Keypoint coordinate data:

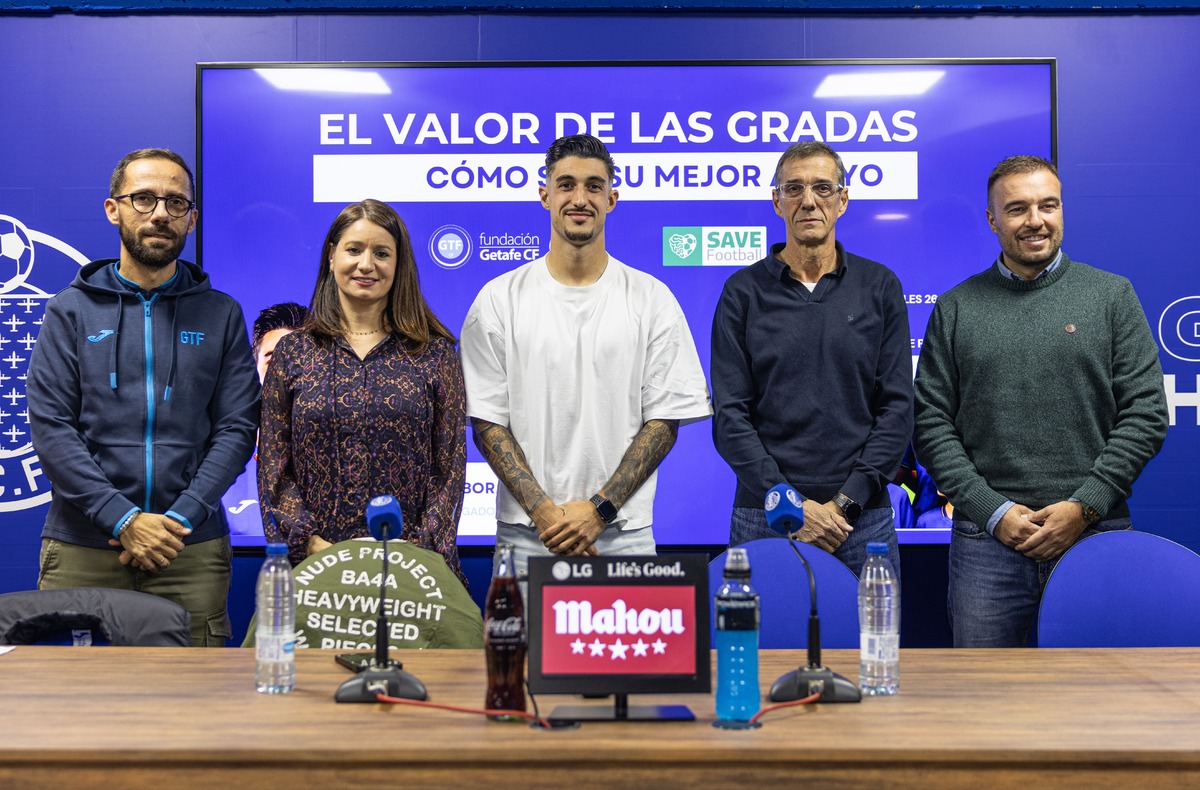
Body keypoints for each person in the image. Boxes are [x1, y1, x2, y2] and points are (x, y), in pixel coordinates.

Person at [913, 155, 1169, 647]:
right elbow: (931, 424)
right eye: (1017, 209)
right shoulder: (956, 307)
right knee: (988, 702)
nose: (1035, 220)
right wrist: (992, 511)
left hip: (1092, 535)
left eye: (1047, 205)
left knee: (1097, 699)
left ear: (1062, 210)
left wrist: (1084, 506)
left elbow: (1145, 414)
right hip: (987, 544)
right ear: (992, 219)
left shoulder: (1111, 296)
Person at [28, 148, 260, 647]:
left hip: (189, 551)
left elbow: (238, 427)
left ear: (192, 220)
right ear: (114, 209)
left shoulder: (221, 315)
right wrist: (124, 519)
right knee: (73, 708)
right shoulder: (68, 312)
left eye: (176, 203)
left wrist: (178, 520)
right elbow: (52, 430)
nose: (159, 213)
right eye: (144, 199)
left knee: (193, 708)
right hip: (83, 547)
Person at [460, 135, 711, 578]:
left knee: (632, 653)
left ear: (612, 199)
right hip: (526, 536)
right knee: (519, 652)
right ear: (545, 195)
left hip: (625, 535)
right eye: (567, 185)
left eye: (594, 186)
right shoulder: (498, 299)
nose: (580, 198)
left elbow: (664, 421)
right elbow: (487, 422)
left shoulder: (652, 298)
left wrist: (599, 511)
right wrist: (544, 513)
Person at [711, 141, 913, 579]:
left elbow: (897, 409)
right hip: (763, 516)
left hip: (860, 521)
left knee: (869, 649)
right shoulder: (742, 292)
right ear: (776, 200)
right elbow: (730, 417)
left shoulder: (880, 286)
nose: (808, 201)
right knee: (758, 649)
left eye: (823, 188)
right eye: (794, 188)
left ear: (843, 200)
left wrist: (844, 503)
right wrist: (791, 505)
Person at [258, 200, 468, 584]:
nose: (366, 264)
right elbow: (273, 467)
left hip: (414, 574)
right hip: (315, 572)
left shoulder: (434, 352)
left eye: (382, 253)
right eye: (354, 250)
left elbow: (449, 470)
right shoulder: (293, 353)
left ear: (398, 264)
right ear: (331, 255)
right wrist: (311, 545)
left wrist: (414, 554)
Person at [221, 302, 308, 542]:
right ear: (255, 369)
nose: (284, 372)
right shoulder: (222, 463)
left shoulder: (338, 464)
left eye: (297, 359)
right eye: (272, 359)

_Problem to work on:_ Repeat the line containing "right eye: (354, 250)" and all subsequent lines through the final line of the data, exactly and with no others.

_Answer for the task:_
right eye: (354, 250)
left elbow: (449, 470)
right shoulder: (293, 353)
left ear: (398, 264)
right ear: (331, 255)
right wrist: (311, 545)
left wrist: (414, 554)
Person at [221, 302, 308, 542]:
right ear: (255, 369)
nose: (284, 372)
right shoulder: (222, 463)
left shoulder: (338, 464)
left eye: (297, 359)
right eye: (272, 359)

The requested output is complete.